▶ _Work to be completed_: Word for word, copy the records and drop the pictures.

▶ _Records supplied_:
==========

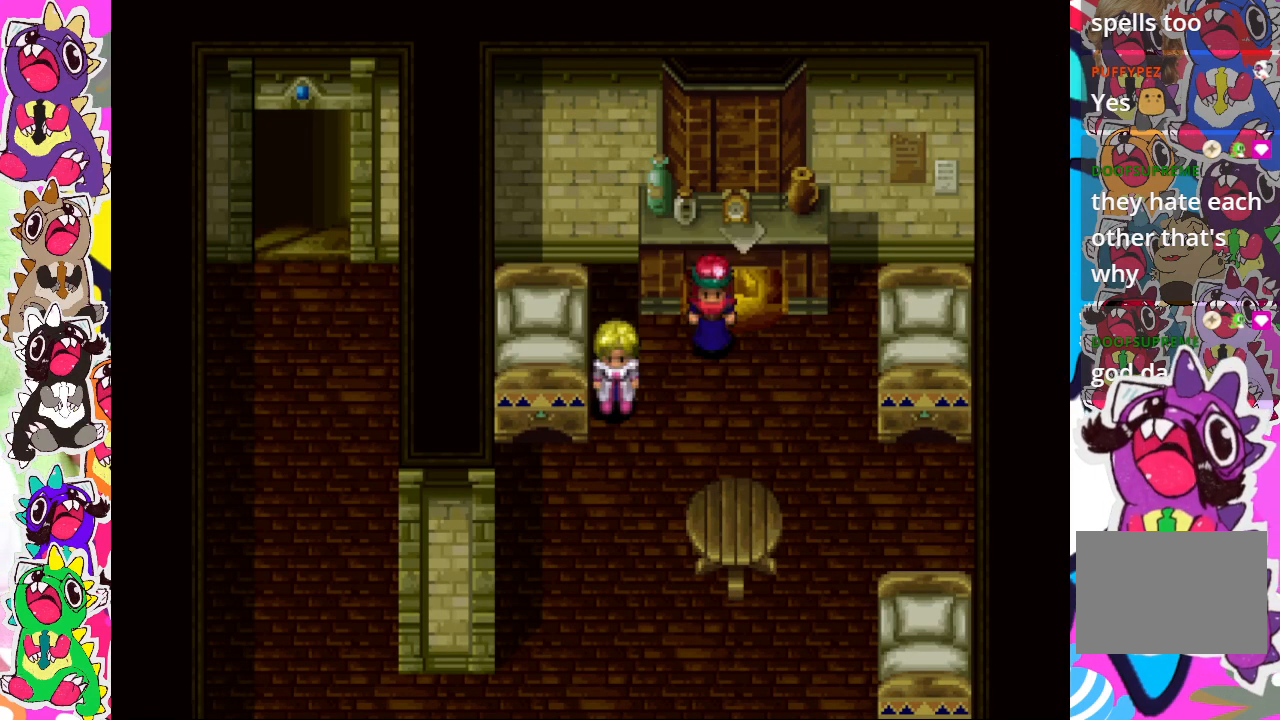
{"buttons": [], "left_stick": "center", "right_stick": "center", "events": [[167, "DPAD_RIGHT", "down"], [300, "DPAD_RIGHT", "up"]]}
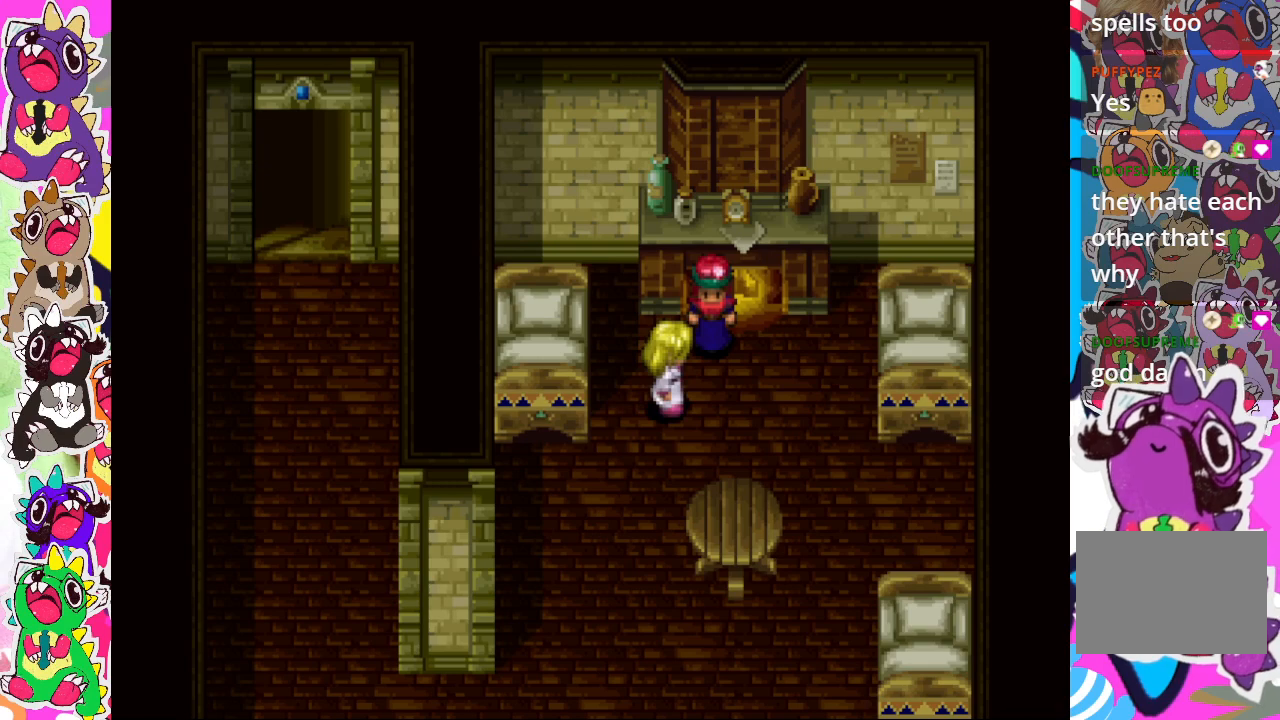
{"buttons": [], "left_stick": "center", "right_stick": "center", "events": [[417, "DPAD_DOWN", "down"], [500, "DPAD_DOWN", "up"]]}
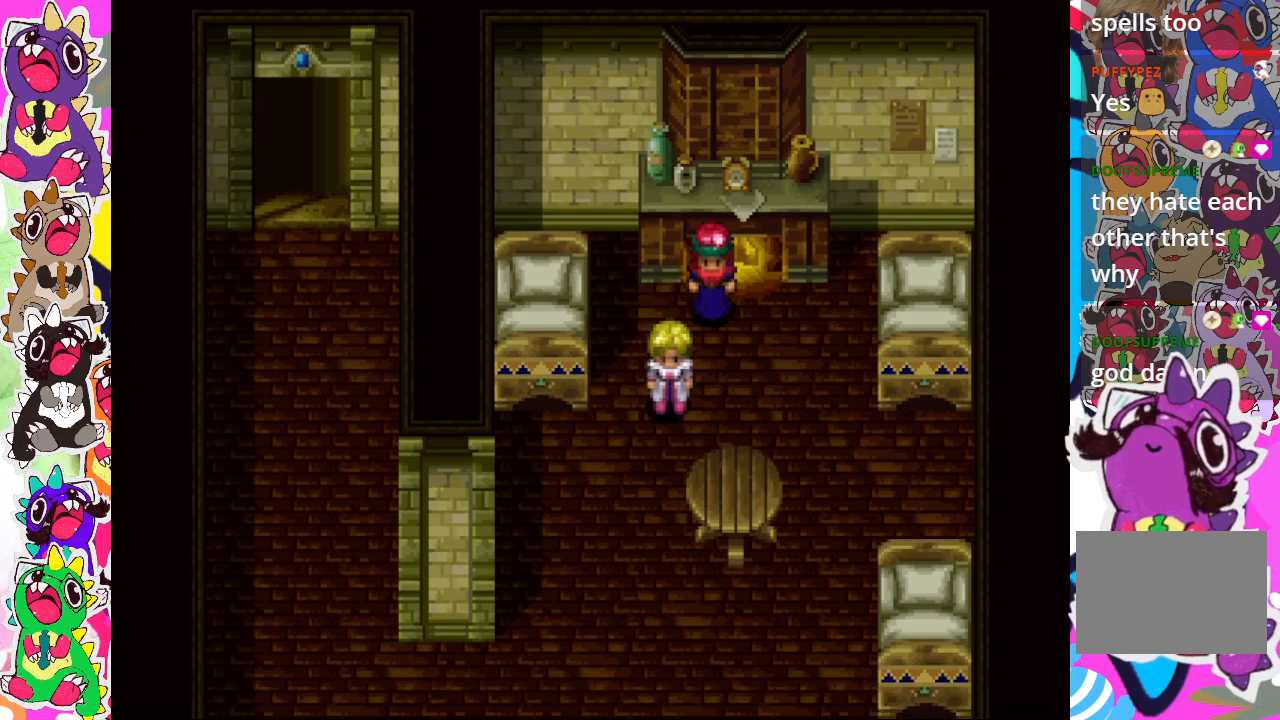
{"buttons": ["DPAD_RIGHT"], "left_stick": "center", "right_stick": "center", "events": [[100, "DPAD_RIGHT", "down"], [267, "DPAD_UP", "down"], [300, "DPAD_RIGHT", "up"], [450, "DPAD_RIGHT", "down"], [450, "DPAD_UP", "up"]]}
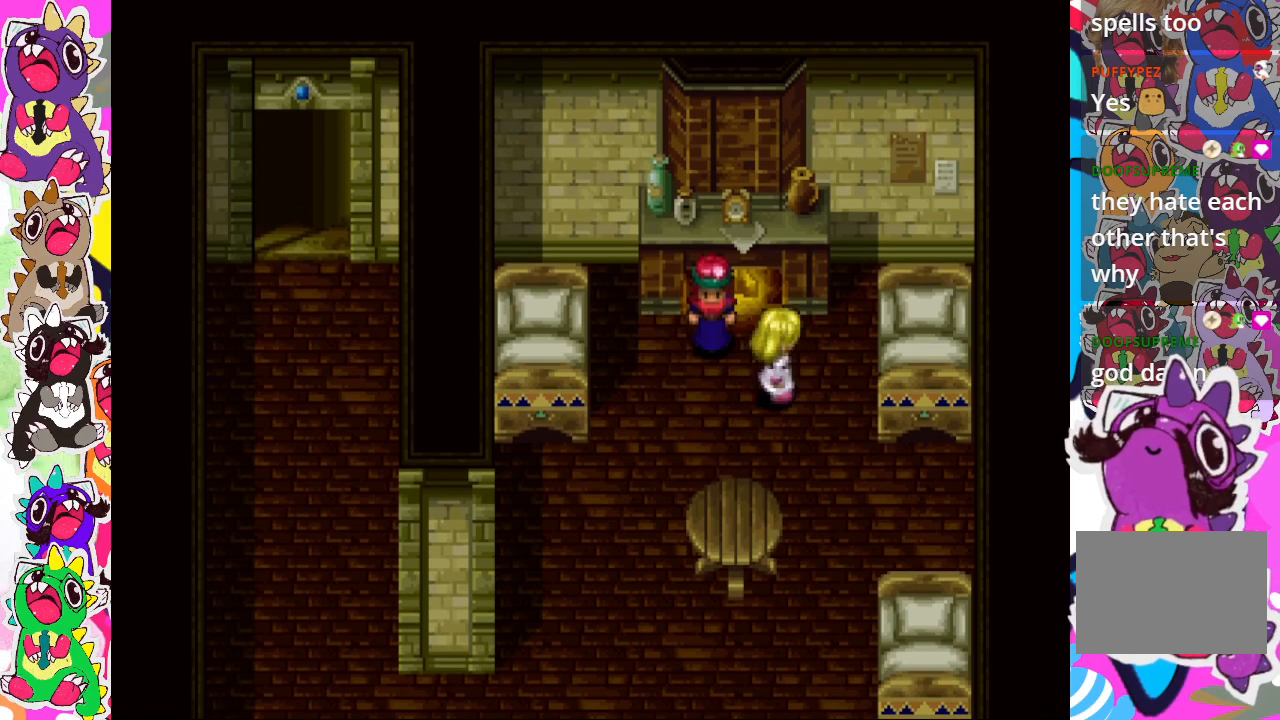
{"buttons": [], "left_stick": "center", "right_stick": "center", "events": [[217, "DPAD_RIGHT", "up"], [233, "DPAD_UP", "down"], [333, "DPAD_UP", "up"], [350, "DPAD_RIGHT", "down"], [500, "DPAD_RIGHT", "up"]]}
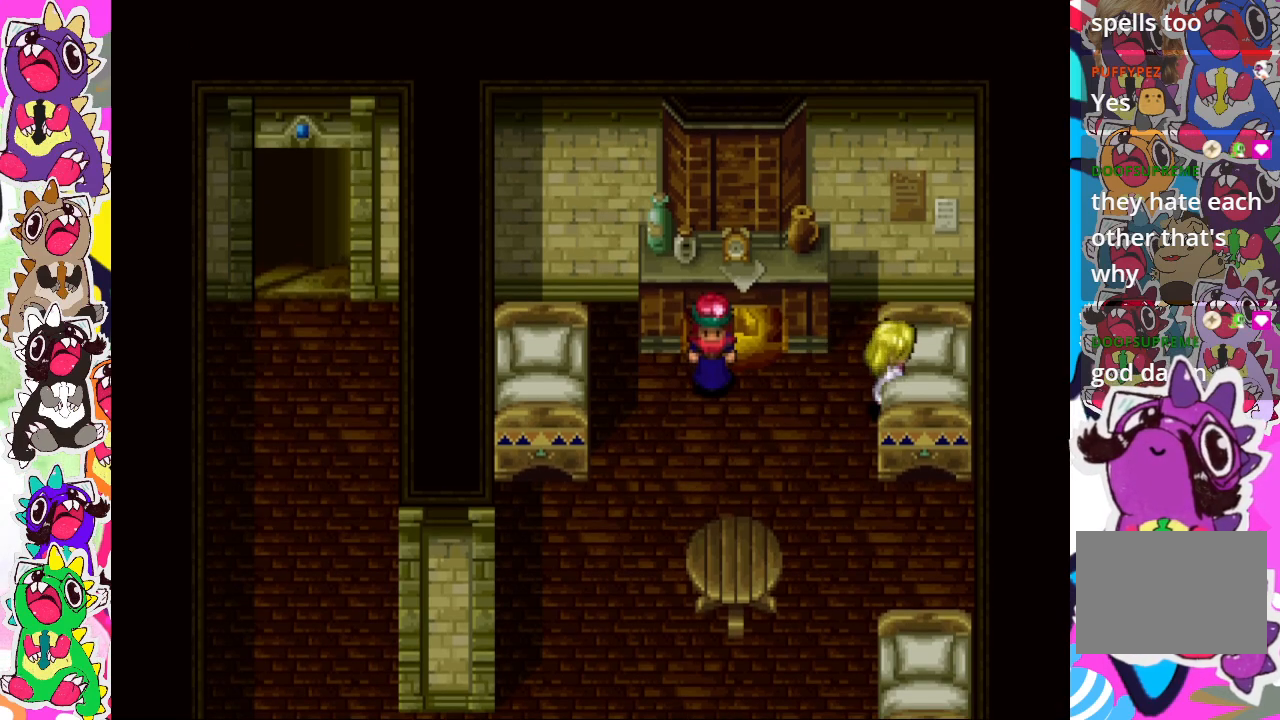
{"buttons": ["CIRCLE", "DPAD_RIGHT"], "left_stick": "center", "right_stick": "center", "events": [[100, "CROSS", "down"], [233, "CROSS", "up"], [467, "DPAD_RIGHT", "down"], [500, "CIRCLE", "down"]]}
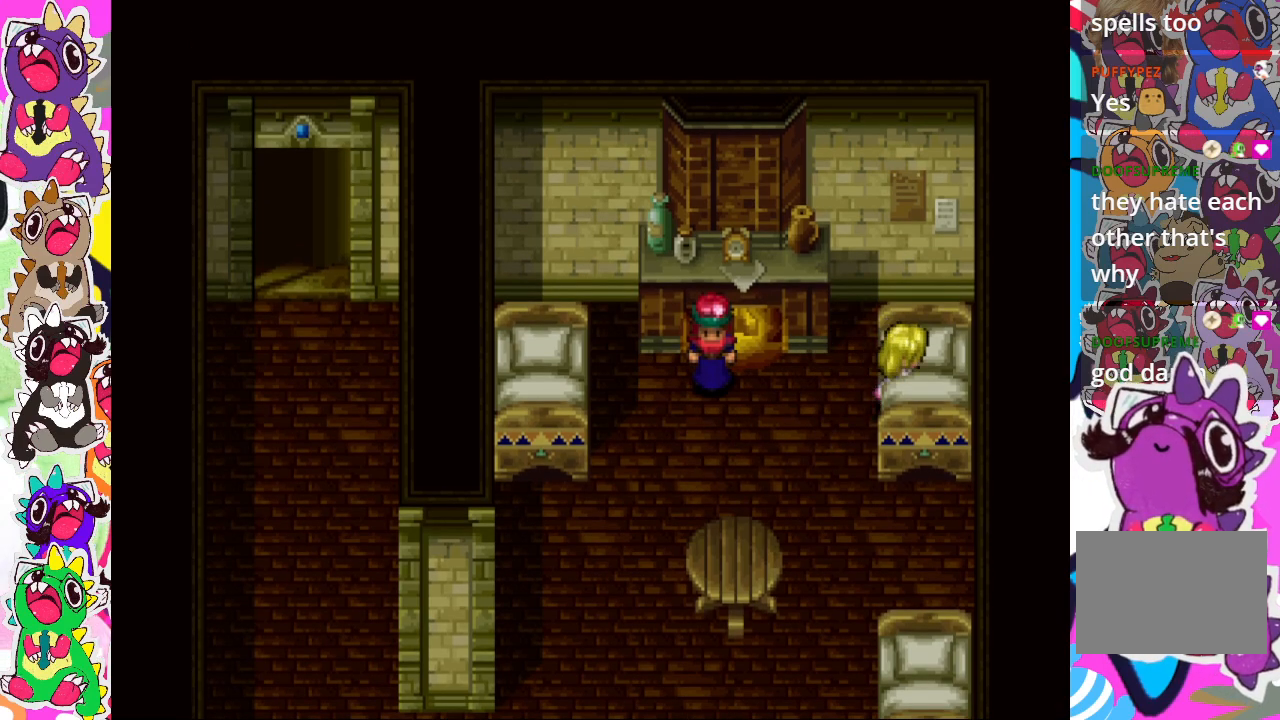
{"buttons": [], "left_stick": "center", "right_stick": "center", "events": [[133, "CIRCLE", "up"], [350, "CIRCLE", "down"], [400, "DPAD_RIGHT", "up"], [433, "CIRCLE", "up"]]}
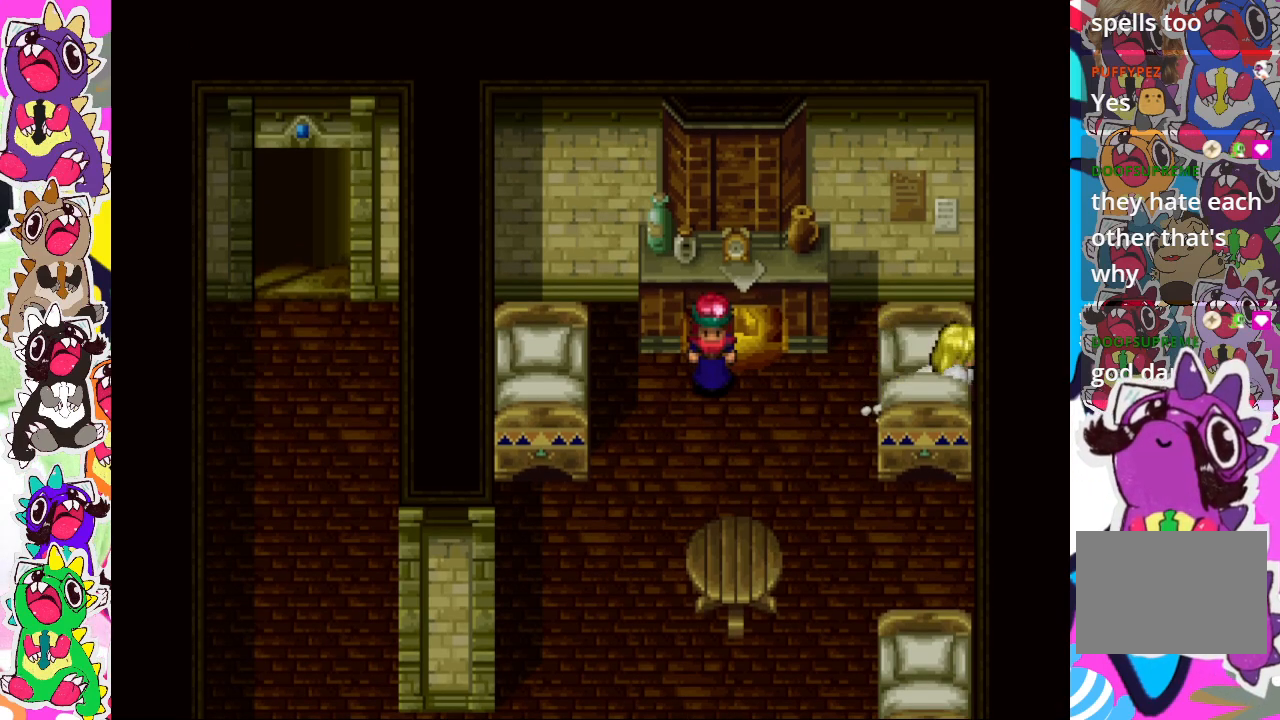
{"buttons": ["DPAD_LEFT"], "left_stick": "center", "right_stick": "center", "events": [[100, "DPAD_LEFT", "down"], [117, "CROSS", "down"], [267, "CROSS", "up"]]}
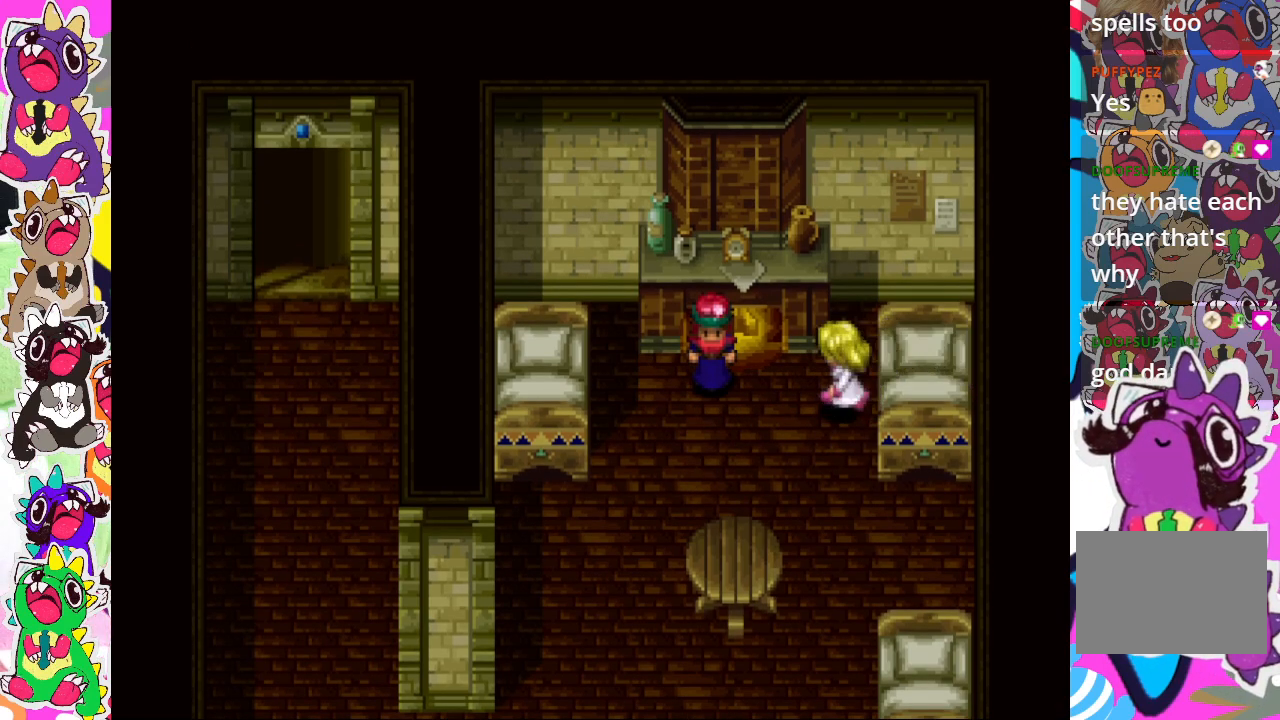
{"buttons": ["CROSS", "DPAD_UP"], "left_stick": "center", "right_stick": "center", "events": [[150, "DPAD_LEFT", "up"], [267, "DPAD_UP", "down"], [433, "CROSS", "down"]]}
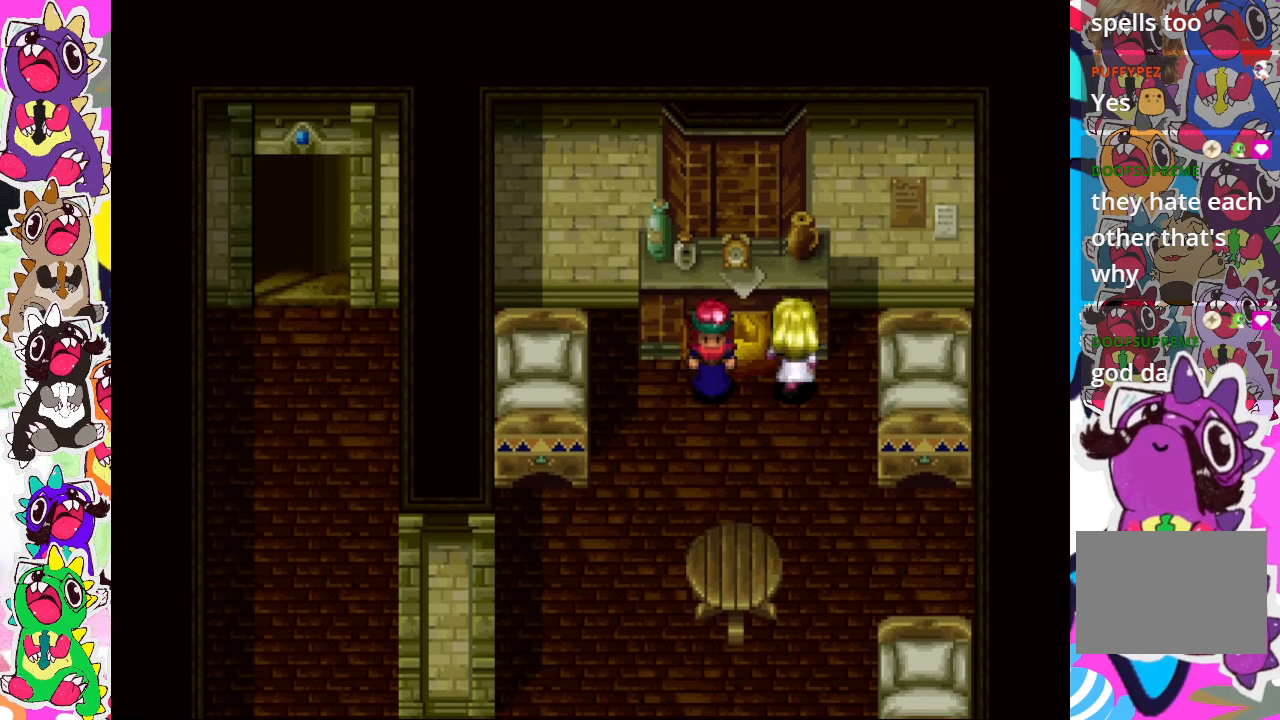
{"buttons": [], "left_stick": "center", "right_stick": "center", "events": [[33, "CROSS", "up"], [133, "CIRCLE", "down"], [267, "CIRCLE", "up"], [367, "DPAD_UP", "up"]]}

==========

▶ _Result for this task_:
{"buttons": [], "left_stick": "center", "right_stick": "center", "events": [[167, "DPAD_RIGHT", "down"], [300, "DPAD_RIGHT", "up"]]}
{"buttons": [], "left_stick": "center", "right_stick": "center", "events": [[417, "DPAD_DOWN", "down"], [500, "DPAD_DOWN", "up"]]}
{"buttons": ["DPAD_RIGHT"], "left_stick": "center", "right_stick": "center", "events": [[100, "DPAD_RIGHT", "down"], [267, "DPAD_UP", "down"], [300, "DPAD_RIGHT", "up"], [450, "DPAD_RIGHT", "down"], [450, "DPAD_UP", "up"]]}
{"buttons": [], "left_stick": "center", "right_stick": "center", "events": [[217, "DPAD_RIGHT", "up"], [233, "DPAD_UP", "down"], [333, "DPAD_UP", "up"], [350, "DPAD_RIGHT", "down"], [500, "DPAD_RIGHT", "up"]]}
{"buttons": ["CIRCLE", "DPAD_RIGHT"], "left_stick": "center", "right_stick": "center", "events": [[100, "CROSS", "down"], [233, "CROSS", "up"], [467, "DPAD_RIGHT", "down"], [500, "CIRCLE", "down"]]}
{"buttons": [], "left_stick": "center", "right_stick": "center", "events": [[133, "CIRCLE", "up"], [350, "CIRCLE", "down"], [400, "DPAD_RIGHT", "up"], [433, "CIRCLE", "up"]]}
{"buttons": ["DPAD_LEFT"], "left_stick": "center", "right_stick": "center", "events": [[100, "DPAD_LEFT", "down"], [117, "CROSS", "down"], [267, "CROSS", "up"]]}
{"buttons": ["CROSS", "DPAD_UP"], "left_stick": "center", "right_stick": "center", "events": [[150, "DPAD_LEFT", "up"], [267, "DPAD_UP", "down"], [433, "CROSS", "down"]]}
{"buttons": [], "left_stick": "center", "right_stick": "center", "events": [[33, "CROSS", "up"], [133, "CIRCLE", "down"], [267, "CIRCLE", "up"], [367, "DPAD_UP", "up"]]}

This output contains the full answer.